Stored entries
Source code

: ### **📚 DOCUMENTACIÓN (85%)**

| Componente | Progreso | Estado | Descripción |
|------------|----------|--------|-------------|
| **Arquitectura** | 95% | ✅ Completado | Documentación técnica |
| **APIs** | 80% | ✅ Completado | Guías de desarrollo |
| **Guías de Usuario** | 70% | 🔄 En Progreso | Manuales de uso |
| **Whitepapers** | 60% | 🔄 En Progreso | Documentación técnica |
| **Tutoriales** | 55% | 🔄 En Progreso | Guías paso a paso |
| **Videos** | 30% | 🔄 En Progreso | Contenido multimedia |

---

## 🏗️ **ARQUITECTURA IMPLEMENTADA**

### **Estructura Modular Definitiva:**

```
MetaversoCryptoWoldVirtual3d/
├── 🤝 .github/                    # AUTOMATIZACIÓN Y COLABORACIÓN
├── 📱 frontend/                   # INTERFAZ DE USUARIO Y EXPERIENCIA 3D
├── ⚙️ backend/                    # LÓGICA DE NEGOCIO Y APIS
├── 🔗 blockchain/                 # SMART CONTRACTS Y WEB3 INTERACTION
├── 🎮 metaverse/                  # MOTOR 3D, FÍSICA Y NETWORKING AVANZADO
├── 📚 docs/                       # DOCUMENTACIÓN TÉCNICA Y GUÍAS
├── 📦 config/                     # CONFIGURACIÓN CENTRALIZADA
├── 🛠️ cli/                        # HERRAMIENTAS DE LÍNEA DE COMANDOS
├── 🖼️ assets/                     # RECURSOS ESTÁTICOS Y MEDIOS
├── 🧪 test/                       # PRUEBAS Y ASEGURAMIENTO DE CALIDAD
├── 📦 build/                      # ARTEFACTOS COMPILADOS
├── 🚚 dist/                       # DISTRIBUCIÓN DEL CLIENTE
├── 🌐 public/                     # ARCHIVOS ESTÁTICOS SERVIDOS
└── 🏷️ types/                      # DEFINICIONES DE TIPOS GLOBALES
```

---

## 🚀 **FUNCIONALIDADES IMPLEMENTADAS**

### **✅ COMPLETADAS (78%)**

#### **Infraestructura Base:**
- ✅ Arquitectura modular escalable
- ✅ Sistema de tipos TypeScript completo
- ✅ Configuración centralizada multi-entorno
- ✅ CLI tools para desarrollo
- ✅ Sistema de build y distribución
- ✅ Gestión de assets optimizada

### Task item:
Whenever a line of the data includes "desarrollo", copy that line.

### Exercise solution:
| **APIs** | 80% | ✅ Completado | Guías de desarrollo |
- ✅ CLI tools para desarrollo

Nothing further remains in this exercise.